Der Wucher ist zurück – Positionen der Parteien vor der Bundestagswahl 2017

Wer arm ist, dessen Notlage wird immer häufiger von Finanzdienstleistern ausgenutzt. Das iff hat im Vorfeld der Bundestagswahl die Positionen der Parteien dazu eingeholt.

Wir haben im Vorfeld der Bundestagswahl 2017 die CDU/CSU, SPD, B90/DIE GRÜNEN, DIE LINKE, FDP und AfD zu ihren Positionen zu Wucher befragt. Hier finden sich die eingegangenen Antworten.

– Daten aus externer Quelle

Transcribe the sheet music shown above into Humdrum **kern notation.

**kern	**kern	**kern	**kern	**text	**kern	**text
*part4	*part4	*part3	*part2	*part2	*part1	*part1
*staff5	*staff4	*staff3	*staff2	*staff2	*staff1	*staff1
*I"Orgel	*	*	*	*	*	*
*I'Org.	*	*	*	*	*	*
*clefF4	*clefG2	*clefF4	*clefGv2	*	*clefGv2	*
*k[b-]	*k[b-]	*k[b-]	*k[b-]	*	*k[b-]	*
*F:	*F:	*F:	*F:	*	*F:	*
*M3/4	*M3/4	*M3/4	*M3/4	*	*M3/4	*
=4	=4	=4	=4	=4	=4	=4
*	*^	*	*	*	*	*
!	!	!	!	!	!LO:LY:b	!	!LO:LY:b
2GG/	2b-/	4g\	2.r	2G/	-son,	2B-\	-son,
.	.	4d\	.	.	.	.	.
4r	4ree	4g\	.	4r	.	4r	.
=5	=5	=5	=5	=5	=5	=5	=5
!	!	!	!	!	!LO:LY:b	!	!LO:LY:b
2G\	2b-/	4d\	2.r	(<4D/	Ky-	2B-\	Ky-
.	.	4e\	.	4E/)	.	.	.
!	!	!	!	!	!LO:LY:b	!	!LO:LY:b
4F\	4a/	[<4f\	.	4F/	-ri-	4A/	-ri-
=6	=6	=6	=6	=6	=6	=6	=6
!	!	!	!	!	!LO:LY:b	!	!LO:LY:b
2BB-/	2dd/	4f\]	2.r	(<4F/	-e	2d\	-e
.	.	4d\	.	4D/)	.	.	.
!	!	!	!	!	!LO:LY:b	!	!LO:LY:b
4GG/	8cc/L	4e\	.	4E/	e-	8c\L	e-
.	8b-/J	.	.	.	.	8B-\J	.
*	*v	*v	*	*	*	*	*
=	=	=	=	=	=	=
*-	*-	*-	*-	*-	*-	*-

Wir haben auch selber Antworten gegeben, mit denen Sie die Standpunkte der Parteien vergleichen können. Zufrieden sind wir nämlich nicht. Wenn es beim Wucher darum geht, ob man die geschilderten Prozesse sieht, ob man sie als Problem ansieht, ob es für das Problem eine spezifische Lösung gibt, so sind wir eigentlich von allen Parteien enttäuscht. Eine Partei kennt die Prozesse nicht, eine findet, das muss so sein, eine weitere will das Problem durch die Verbraucher lösen lassen, eine andere Lösungen, die so grundlegend sind, dass sie kaum Chancen haben und schließlich meint eine Partei sogar, dass, wenn man die Betroffenen außer Landes bringt, das Problem gelöst sei. Es steht also nicht gut mit dem Wucher.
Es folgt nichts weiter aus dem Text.